2. Louis Nicolas et le savoir botanique de son temps.

Louis Nicolas appartient à cette génération de Jésuites qui semblent avoir voulu mettre en pratique l'avis que Colbert donnait au Père de Fonteney:

"Mon père, [écrivait Colbert au P. de Fonteney], les sciences ne méritent pas que vous preniez la peine de passer les mers et de vous réduire à vivre dans un autre monde, éloigné de votre patrie et de vos amis. Mais comme le désir de convertir des infidèles et de gagner des âmes à Jésus-Christ porte souvent vos Pères à entreprendre de pareils voyages, je souhaiterais qu'ils se servissent de l'occasion, et que dans le temps où ils ne sont pas occupés à la prédication de l'Évangile, ils fissent sur les lieux quantité d'observations qui nous manquent pour la perfection des arts et des sciences."* .

Ce grand ministre de Louis XIV qui crée l'Académie des sciences* résume les deux formes d'activités qui marqueront la mission jésuite en Nouvelle-France: l'apostolat et l'observation scientifique. Nicolas témoigne d'un grand intérêt pour la seconde. D'autres, comme Lafitau et Charlevoix, viendront ajouter aux connaissances scientifiques sur la colonie.
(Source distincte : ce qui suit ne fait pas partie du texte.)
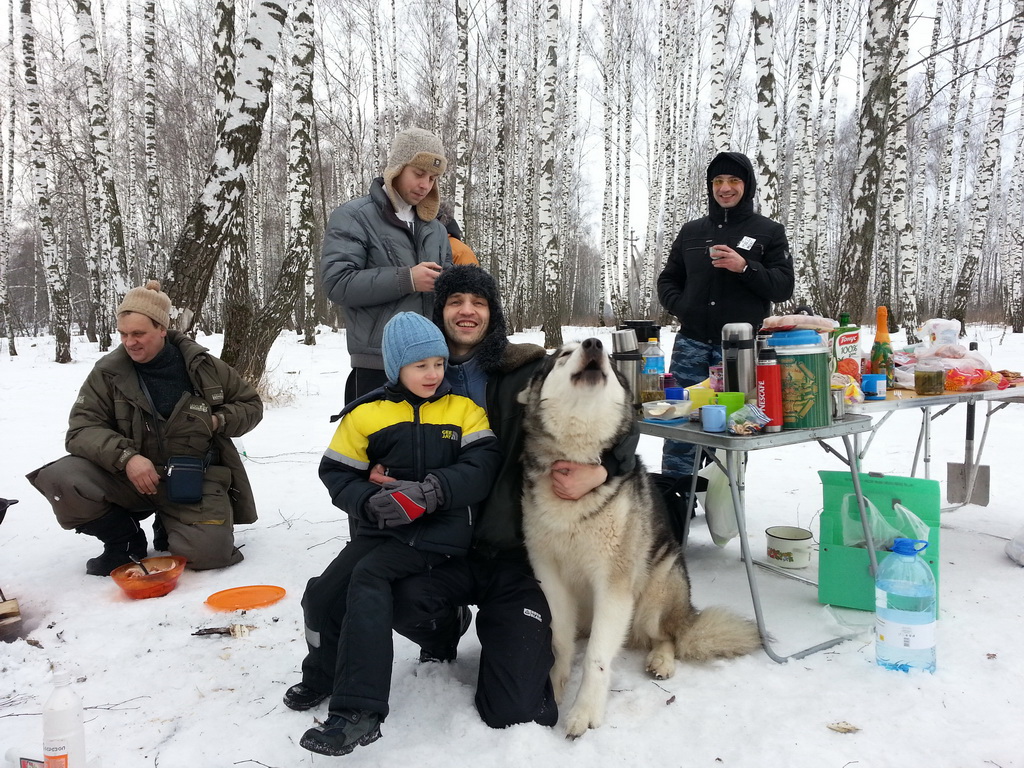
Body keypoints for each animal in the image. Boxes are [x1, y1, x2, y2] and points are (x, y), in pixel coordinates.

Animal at [518, 338, 761, 738]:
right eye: (563, 355)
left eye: (609, 357)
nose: (594, 343)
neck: (578, 461)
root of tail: (686, 611)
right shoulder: (550, 578)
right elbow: (559, 642)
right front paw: (551, 687)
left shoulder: (613, 585)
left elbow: (598, 657)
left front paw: (584, 711)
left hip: (651, 597)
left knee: (668, 637)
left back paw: (661, 659)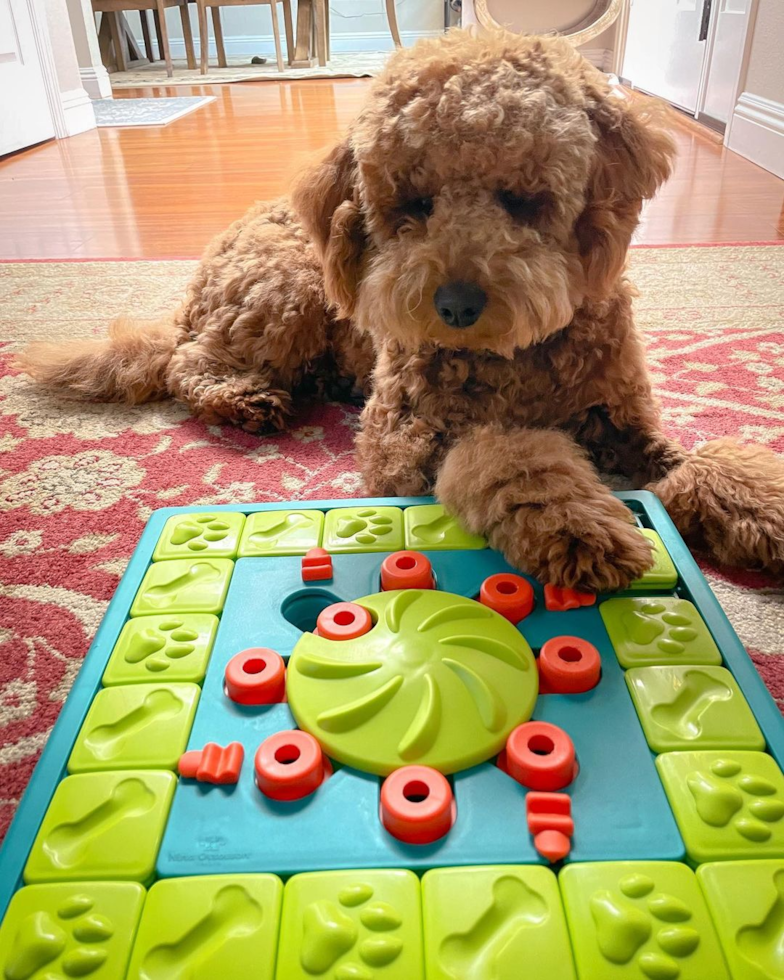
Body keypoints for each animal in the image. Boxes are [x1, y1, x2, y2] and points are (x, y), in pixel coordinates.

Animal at [16, 32, 784, 588]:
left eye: (523, 198)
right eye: (414, 203)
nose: (455, 304)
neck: (519, 357)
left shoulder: (625, 419)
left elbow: (703, 461)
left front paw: (764, 510)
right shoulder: (402, 441)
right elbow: (503, 454)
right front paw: (577, 522)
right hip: (287, 294)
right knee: (189, 362)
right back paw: (245, 399)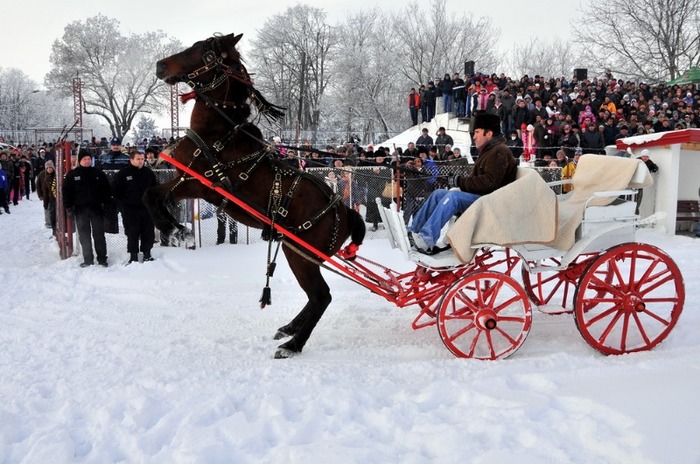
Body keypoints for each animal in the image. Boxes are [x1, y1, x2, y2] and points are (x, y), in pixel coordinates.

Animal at [147, 33, 366, 358]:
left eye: (202, 50)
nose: (161, 65)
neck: (218, 134)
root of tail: (347, 211)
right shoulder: (183, 179)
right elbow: (154, 195)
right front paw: (176, 229)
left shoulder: (195, 183)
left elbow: (151, 196)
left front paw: (176, 230)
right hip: (301, 253)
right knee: (315, 298)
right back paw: (289, 329)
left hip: (299, 254)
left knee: (321, 297)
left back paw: (292, 345)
Où se situe l'entreprise de Louis Nicolas dans le savoir botanique de son temps? Comme Foucault l'a montré "ce qui existait au XVIe siècle, et jusqu'au milieu du XVIIe siècle, c'était des histoires"*. Les botanistes du XVIe siècle ont comme source d'inspiration les descriptions écrites des Anciens telles que, par exemple, la Bible, les écrits d'Hippocrate, de Théophraste, de Dioscoride et de Pline l'Ancien. L'emphase est placée sur l'analyse critique des textes du passé. L'Historia, le Commentarii et le Theatrum véhiculent alors un savoir un peu plus près de ce que l'on observe dans la nature. Ces ouvrages deviennent le lieu de la comparaison entre les observations faites sur le terrain et les textes des Anciens. Les botanistes cherchent souvent les correspondances entre les plantes décrites par les Anciens et celles qu'ils observent dans des régions différentes au point de vue climatique. Ils constatent alors que les Anciens botanistes n'ont pas tout décrit et commentent les textes anciens. À ce titre, notons entre autres: en 1543, le De Historia Stirpium Commentarii de Leonhard Fuchs; en 1544, le Dioscorides, commentarii in sex libros Pedaciis Dioscoridis d'Andrea Matthioli; en 1576, le Rariorum Plantarum Historia de Charles de l'Escluse; et en 1586-1587, l'Historia generalis plantarum de Jacques Dalechamps. D'autres textes, comme les De Herbis décrivent les plantes observées et leurs propriétés thérapeutiques. Ces auteurs sont mentionnés par Nicolas dans l'Histoire naturelle et révèlent en partie sa conception de la botanique.